Mayor of Antanifotsy
- Incumbent
- Assumed office 2019

Personal details
- Born: Tosiharilova Rajaona 6 April 1974 Antanifotsy, Madagascar
- Parent: Justin Rajaona (father);
- Alma mater: University of Bergen; Lycée Voltaire (Orléans) [fr];

= Lova Rajaona =

Mayor of Antanifotsy since 2019

Tosiharilova Rajaona (born 6 April 1974) is a Malagasy politician who has served as the mayor of Antanifotsy since 2019. Born and raised in Antanifotsy, she moved to France and later Norway to pursue her secondary and post-secondary studies abroad. She ultimately chose to stay in Norway and start a family there, making regular trips to her hometown to run local community projects through her Bluways organisation. After spending nearly two decades in Norway, Rajaona returned to Antanifotsy to run for political office, believing that she could do more for her hometown in a position of power. She was elected mayor of Antanifotsy in 2019.

== Early life and education ==
Tosiharilova Rajaona was born on 6 April 1974 in the rural commune of Antanifotsy. Her father was Justin Rajaona, previously the member of parliament for Antanifotsy. After finishing her second year of secondary school in Madagascar, Rajaona moved to France where she studied at Lycée Voltaire in Orléans. She then moved to Norway to continue her secondary and post-secondary studies. She graduated from the University of Bergen and thereafter chose to settle in Norway, starting a family there. She founded the Blueways organisation to combat poverty in Madagascar through community projects, particularly in the field of education. Rajaona's regular trips to her hometown, in which she observed growing poverty and deteriorating living conditions, eventually convinced her to return to Madagascar after nearly two decades in Norway.

== Political career ==
Rajaona hoped to "contribute to the reconstruction" of Antanifotsy through political office. A few months after she returned to Madagascar in 2019, the country held national and local elections, including the mayoral race for Antanifotsy. Following her father's footsteps, she declined a job offer as a deputy and pursued electoral politics, running in and winning the mayoral race in her hometown.

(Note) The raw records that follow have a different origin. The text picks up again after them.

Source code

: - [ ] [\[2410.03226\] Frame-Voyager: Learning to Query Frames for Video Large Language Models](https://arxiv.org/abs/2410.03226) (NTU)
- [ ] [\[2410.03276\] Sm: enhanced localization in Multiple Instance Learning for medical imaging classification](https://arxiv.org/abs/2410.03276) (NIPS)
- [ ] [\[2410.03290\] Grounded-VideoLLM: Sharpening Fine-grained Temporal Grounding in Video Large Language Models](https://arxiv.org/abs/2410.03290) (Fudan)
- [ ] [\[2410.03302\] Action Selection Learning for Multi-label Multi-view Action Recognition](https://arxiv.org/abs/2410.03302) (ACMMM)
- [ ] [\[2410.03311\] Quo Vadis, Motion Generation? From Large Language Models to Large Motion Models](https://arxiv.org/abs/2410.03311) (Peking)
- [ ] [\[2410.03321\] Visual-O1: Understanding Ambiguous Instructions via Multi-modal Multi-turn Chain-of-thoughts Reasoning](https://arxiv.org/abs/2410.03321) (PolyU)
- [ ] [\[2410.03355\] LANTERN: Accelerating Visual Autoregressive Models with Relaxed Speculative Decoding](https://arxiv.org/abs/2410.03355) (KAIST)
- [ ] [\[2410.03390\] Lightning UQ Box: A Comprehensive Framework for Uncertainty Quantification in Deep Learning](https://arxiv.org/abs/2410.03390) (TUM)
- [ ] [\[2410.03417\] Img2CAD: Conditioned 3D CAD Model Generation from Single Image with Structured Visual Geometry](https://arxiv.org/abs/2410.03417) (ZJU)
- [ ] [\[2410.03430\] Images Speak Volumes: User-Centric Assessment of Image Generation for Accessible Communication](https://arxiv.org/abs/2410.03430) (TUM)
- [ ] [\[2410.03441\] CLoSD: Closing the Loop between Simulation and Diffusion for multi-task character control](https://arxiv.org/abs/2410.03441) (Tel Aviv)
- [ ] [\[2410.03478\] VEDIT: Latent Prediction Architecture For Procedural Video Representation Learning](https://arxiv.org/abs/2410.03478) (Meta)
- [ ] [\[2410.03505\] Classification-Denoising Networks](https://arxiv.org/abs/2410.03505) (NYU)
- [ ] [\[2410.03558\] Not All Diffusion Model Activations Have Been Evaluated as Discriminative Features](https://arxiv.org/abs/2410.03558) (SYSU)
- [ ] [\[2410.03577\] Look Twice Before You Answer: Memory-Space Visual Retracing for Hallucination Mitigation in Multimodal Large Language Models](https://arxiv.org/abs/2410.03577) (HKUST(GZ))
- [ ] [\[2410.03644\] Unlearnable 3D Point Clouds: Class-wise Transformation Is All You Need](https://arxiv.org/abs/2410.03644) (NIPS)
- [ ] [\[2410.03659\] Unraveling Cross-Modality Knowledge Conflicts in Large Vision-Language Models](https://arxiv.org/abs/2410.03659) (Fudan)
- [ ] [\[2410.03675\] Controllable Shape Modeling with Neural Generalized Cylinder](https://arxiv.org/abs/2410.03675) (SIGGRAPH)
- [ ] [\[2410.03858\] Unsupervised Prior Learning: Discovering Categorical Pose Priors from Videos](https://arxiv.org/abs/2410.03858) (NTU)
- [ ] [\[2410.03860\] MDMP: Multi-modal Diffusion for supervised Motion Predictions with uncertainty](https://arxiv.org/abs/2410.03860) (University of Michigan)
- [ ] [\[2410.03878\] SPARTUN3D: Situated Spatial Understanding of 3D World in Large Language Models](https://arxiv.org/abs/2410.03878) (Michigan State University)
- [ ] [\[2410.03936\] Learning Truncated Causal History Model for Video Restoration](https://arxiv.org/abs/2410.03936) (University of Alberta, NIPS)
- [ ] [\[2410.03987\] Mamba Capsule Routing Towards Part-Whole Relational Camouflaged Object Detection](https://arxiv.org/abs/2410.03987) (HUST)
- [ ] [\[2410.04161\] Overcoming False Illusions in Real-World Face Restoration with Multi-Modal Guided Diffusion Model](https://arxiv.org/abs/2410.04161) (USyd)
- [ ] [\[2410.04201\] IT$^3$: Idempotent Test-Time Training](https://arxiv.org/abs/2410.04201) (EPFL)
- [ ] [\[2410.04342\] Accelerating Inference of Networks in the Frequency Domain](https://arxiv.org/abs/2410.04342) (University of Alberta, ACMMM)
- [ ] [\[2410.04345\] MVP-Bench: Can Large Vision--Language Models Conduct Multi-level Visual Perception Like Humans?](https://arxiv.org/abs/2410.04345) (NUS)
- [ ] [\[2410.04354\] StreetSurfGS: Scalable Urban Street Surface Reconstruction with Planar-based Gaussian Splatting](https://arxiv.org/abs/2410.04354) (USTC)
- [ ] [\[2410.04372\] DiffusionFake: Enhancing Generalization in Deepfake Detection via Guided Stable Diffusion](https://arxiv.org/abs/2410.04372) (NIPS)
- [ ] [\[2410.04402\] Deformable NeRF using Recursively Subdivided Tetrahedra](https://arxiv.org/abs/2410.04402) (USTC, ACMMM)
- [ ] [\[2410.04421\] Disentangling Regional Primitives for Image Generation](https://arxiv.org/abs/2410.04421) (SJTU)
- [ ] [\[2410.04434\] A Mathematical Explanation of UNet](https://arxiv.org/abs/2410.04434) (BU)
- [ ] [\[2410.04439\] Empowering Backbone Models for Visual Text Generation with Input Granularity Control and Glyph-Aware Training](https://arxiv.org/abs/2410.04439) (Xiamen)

Rajaona became the first woman mayor of Antanifotsy. Upon accepting her mandate, Rajaona said, "My father did his part for the population, and now it's my turn to do mine."

Rajaona launched an ambitious reform program shortly after becoming mayor. She aimed to combat corruption and improve the efficiency of the local administration by providing online services. The first breakthrough of her mayorship was the acceleration of the process for citizens to obtain copies of their civil documents. Rajaona celebrated her administration's achievement by saying, "Before, it took a week. Today, 15 minutes is enough." She credited the initiative's success to the personnel management skills she learned in Norway.

Rajaona's early efforts to create a sense of community and collective responsibility in Antanifotsy were less successful. According to Rajaona, residents were not responsive to her campaign to clean up the commune's streets, particularly the waste around the town hall. In response, Rajaona participated in communal baths and began community discussions on development to connect with the local populace. She also encouraged her colleagues in the local administration to do the same. She later stated that the goal was to have citizens familiarise themselves with the local authorities, so that they may work together effectively. One consequence of this initiative was an increase in the observance of tax collection, which rose from almost nothing at the start of Rajaona's mandate to 70% near the end.

Rajaona met with several national ministers throughout her tenure to discuss the revitalisation and development of Antanifotsy.